- [Data for the task]
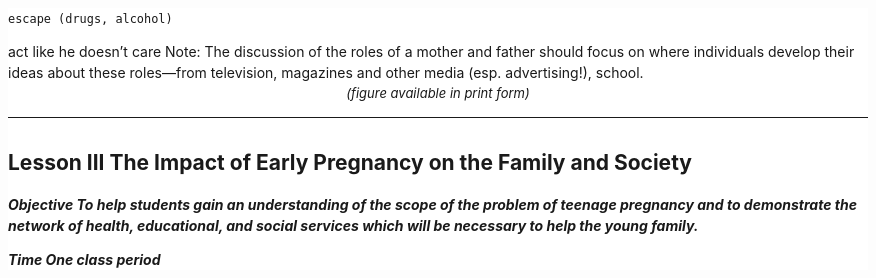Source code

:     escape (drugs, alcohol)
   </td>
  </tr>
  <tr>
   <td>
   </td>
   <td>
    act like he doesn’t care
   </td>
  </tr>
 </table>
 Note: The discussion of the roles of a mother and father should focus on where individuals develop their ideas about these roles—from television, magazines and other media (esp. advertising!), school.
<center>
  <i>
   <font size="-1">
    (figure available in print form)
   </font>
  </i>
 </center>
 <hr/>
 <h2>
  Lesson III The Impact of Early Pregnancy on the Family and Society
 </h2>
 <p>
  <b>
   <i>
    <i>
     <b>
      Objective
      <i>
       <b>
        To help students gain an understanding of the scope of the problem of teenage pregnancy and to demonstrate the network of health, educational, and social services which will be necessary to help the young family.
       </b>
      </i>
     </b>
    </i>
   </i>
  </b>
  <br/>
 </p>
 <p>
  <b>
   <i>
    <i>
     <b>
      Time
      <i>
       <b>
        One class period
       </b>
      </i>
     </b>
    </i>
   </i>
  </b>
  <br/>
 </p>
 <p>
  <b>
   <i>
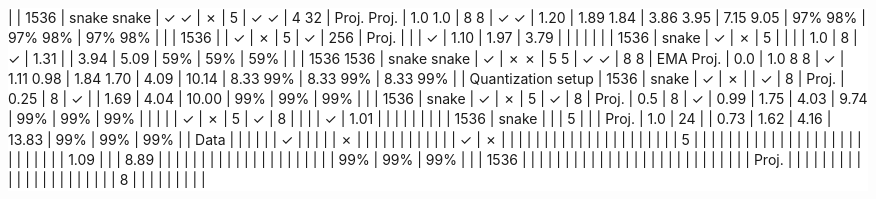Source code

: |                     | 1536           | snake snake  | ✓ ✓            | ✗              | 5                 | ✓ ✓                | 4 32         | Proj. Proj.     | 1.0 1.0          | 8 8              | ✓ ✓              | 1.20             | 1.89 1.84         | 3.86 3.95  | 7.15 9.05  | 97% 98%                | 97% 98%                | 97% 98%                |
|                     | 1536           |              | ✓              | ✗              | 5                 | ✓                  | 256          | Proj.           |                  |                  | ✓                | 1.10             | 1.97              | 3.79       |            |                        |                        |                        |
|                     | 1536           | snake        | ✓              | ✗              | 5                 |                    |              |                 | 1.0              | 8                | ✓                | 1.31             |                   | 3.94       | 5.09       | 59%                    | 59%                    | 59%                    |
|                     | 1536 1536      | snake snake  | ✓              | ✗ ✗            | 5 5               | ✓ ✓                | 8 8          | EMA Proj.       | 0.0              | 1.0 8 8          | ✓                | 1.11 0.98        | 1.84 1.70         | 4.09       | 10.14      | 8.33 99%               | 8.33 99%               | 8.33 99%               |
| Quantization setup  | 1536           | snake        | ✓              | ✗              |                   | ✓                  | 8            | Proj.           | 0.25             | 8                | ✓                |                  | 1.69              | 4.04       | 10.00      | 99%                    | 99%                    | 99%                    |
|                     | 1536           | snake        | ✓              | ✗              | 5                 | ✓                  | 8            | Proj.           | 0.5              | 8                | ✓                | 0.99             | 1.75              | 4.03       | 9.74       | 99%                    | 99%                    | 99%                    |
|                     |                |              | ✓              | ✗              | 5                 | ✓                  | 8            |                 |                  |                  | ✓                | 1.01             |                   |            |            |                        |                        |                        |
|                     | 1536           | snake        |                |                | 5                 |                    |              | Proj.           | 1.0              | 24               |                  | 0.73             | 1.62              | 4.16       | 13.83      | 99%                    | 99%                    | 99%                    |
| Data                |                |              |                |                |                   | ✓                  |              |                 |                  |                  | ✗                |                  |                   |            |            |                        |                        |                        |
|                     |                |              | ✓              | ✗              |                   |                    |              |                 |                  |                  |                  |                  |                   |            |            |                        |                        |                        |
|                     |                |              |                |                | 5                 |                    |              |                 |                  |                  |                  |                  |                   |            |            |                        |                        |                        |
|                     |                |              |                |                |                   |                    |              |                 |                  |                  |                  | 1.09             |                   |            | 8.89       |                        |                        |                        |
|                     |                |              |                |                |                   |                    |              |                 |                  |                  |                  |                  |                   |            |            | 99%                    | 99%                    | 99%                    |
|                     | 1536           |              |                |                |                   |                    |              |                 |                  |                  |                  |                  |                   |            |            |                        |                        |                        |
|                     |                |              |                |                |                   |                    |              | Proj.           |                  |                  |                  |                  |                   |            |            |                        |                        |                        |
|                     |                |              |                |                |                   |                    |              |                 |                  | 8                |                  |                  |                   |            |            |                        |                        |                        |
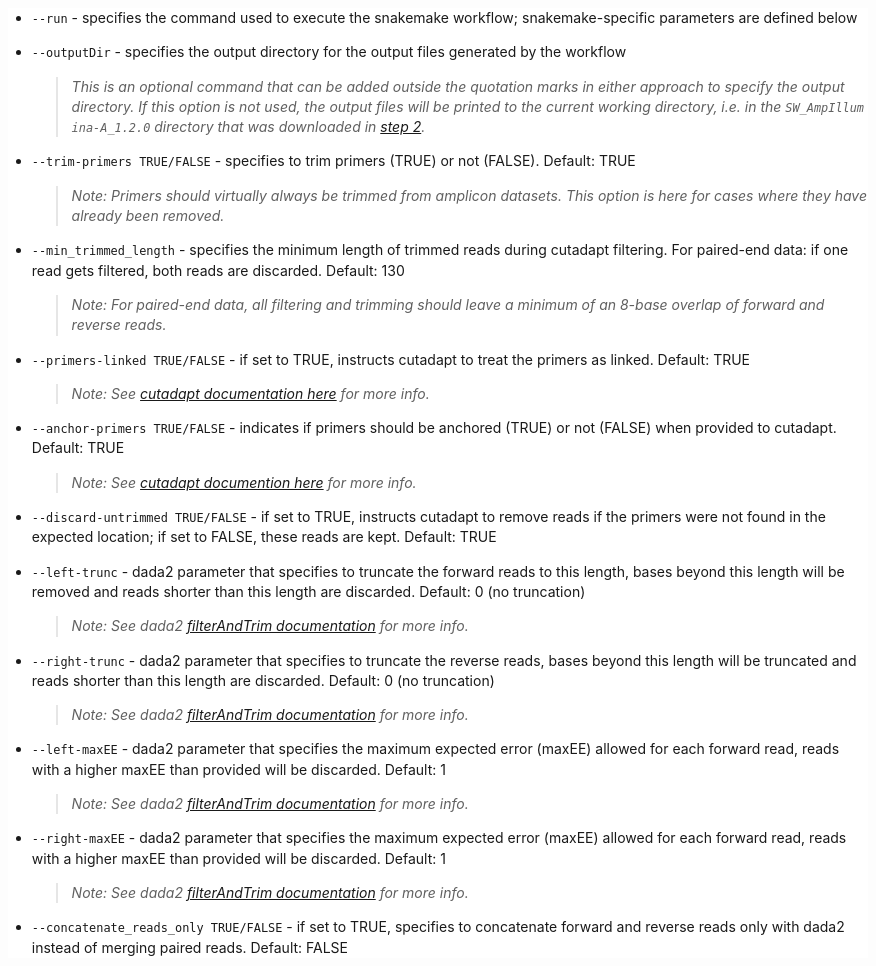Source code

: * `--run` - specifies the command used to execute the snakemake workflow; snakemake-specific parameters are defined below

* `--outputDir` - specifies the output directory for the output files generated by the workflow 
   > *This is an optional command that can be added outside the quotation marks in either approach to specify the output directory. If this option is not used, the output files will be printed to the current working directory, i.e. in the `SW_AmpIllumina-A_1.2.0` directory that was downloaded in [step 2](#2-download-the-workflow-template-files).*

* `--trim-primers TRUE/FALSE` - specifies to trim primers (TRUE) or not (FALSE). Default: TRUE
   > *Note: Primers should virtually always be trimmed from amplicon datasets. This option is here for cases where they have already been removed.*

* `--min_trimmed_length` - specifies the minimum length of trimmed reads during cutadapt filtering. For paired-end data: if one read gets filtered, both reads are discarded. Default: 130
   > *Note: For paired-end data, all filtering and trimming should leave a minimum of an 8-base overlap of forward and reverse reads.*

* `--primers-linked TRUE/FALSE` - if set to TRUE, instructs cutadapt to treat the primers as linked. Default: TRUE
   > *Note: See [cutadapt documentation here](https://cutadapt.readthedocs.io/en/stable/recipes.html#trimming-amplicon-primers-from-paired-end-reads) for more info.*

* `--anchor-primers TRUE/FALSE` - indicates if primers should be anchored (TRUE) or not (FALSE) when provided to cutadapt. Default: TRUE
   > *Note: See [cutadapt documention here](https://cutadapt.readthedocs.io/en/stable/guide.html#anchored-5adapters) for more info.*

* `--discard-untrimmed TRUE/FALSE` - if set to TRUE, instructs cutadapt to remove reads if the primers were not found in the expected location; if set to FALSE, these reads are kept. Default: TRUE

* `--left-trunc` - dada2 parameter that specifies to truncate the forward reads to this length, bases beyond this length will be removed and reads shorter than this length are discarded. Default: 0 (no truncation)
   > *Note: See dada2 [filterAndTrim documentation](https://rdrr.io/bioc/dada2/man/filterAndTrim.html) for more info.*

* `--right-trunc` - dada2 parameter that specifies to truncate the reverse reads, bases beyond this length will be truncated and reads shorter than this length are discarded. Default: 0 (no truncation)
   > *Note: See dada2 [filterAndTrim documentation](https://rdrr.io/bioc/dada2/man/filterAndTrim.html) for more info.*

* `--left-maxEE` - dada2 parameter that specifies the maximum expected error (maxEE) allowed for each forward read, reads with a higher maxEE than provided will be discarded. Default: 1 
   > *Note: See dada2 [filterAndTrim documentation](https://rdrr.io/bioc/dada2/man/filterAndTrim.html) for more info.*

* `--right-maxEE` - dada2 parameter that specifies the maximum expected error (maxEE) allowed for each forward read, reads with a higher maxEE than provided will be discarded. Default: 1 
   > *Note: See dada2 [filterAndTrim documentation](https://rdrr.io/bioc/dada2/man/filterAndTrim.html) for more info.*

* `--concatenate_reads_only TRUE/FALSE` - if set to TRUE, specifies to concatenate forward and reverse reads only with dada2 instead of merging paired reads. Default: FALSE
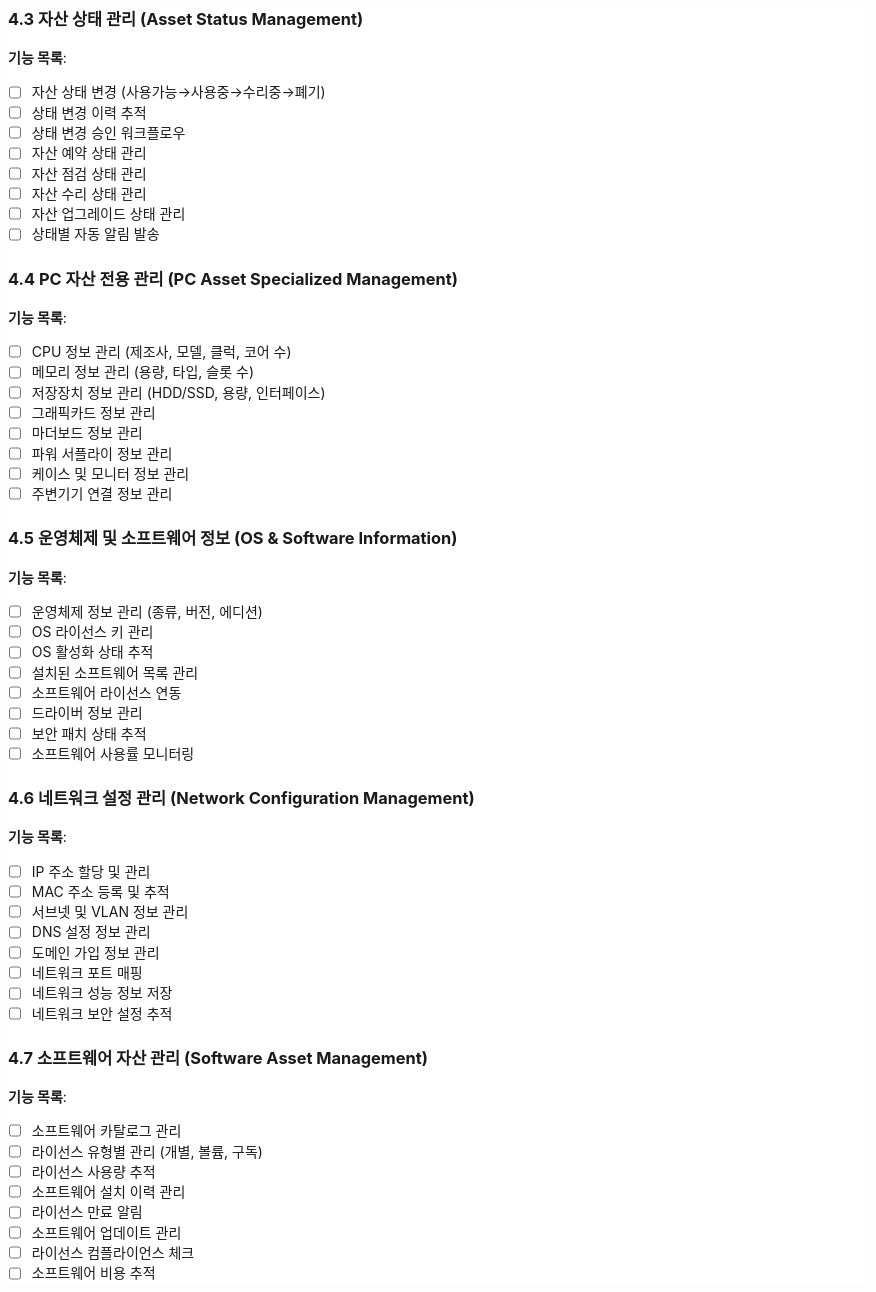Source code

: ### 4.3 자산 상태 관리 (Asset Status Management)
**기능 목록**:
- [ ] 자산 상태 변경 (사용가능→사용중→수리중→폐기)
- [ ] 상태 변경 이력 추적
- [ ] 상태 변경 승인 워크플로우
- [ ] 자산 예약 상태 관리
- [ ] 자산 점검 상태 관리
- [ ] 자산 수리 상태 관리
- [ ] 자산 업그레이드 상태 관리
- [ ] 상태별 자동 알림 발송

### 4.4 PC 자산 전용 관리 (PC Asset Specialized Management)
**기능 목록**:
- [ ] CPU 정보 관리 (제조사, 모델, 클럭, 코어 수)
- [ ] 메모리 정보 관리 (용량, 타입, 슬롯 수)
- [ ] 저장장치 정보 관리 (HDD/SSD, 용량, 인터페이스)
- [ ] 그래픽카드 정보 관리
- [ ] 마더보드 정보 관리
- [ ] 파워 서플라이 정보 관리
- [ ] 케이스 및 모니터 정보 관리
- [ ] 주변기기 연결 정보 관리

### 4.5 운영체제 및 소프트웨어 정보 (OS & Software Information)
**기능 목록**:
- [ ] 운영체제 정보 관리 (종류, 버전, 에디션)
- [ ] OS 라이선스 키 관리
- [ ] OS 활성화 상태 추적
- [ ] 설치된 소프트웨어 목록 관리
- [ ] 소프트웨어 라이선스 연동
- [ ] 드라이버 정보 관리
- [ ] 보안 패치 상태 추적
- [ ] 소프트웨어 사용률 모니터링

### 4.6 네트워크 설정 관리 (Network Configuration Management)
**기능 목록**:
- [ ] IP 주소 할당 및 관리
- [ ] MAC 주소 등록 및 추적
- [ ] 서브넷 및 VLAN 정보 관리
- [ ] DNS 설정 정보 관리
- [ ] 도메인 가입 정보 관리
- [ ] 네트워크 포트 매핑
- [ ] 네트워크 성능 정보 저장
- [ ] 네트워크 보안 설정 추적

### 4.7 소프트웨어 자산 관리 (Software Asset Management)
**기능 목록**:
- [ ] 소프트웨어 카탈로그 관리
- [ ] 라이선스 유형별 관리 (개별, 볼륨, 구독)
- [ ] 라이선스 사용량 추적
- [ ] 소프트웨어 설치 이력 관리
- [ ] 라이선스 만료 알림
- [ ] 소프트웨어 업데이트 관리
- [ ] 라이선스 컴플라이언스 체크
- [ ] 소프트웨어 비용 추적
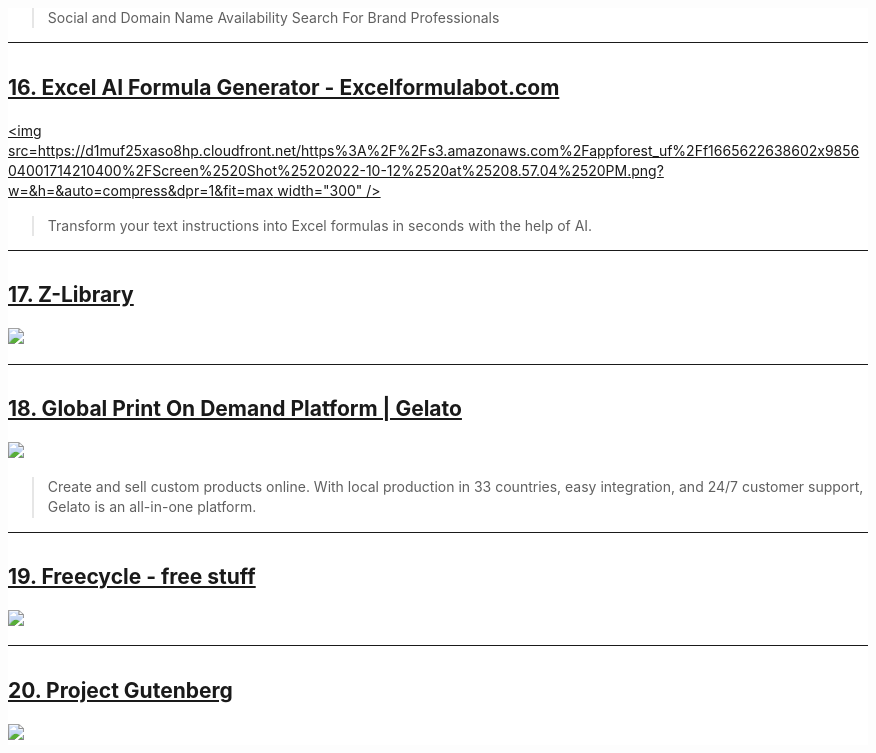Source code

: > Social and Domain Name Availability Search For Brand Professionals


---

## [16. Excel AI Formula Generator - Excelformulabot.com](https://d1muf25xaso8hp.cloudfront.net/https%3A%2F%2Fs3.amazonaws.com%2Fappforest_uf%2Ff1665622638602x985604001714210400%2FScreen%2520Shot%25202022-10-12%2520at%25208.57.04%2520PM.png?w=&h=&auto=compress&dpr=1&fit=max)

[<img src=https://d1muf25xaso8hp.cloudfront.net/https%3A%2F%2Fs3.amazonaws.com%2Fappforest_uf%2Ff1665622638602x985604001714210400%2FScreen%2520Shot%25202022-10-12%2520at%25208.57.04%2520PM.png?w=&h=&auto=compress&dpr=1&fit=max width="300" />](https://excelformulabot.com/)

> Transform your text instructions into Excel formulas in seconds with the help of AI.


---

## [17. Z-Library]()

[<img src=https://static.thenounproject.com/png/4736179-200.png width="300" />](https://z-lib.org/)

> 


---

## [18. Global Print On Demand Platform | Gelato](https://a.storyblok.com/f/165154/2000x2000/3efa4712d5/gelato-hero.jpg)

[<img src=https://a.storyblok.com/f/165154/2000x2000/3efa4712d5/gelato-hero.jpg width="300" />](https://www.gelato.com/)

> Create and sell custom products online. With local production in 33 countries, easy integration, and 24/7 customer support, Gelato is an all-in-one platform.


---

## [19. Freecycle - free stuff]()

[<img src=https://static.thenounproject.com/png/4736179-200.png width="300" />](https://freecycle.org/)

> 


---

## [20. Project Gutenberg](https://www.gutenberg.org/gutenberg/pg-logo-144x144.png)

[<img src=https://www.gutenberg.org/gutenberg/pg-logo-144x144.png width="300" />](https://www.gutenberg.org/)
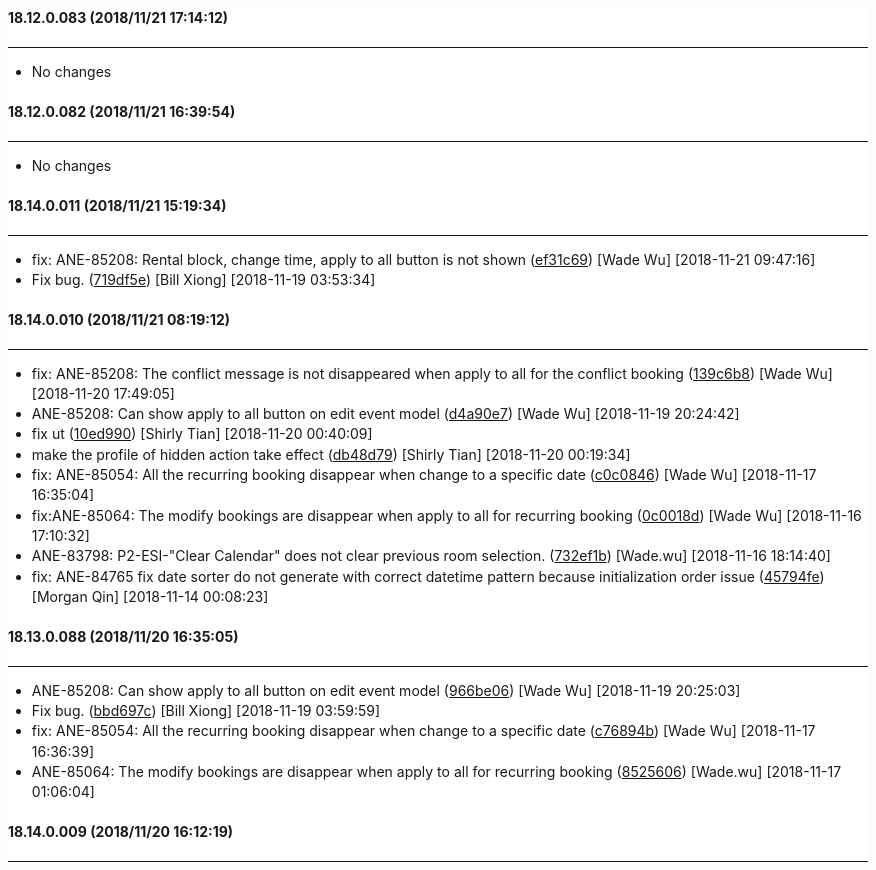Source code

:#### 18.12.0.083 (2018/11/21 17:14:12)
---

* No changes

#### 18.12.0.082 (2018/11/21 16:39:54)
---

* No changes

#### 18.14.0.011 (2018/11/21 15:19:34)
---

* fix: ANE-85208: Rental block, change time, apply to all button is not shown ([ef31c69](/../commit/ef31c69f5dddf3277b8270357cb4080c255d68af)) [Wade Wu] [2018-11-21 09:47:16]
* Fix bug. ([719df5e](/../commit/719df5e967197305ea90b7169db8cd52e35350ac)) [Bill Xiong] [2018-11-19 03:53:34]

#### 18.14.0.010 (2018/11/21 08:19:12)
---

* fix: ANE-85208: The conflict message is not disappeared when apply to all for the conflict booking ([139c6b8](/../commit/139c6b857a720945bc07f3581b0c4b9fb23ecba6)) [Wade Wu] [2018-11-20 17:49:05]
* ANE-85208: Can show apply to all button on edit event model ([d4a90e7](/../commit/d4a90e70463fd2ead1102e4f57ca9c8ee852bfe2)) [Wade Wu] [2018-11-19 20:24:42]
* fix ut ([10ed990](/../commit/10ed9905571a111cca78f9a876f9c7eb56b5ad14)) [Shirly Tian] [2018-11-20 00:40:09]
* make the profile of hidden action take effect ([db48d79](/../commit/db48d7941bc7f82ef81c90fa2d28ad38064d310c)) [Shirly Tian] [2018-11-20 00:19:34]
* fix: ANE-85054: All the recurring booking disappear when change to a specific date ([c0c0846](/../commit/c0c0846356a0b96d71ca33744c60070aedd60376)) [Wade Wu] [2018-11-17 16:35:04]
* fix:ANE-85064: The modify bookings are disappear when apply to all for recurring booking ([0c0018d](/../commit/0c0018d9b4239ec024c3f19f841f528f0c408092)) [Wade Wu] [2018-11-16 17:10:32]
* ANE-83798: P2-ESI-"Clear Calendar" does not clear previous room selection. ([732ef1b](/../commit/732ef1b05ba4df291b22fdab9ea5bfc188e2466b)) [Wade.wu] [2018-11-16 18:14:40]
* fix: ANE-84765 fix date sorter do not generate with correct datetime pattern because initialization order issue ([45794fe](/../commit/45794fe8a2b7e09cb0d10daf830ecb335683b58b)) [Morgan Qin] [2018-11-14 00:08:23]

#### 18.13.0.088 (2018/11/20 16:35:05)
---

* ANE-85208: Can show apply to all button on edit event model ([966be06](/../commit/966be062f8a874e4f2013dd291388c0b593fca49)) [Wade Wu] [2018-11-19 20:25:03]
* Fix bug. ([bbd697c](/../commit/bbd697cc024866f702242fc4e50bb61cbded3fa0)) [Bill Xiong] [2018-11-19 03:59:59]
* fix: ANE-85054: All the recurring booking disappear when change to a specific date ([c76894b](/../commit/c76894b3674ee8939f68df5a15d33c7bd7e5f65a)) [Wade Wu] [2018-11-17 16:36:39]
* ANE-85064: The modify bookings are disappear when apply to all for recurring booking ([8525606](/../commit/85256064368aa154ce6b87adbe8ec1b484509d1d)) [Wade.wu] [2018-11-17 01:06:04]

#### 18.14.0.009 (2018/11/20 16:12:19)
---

- [Aim of the task]
Rewrite the lines of the material from the line with "### 4.4 PC 자산" to the line with "- [ ] 주변기기 연결 정보 관리", replacing "관리" with "점검" and leaving everything else unchanged.

- [Solved exercise]
### 4.4 PC 자산 전용 점검 (PC Asset Specialized Management)
**기능 목록**:
- [ ] CPU 정보 점검 (제조사, 모델, 클럭, 코어 수)
- [ ] 메모리 정보 점검 (용량, 타입, 슬롯 수)
- [ ] 저장장치 정보 점검 (HDD/SSD, 용량, 인터페이스)
- [ ] 그래픽카드 정보 점검
- [ ] 마더보드 정보 점검
- [ ] 파워 서플라이 정보 점검
- [ ] 케이스 및 모니터 정보 점검
- [ ] 주변기기 연결 정보 점검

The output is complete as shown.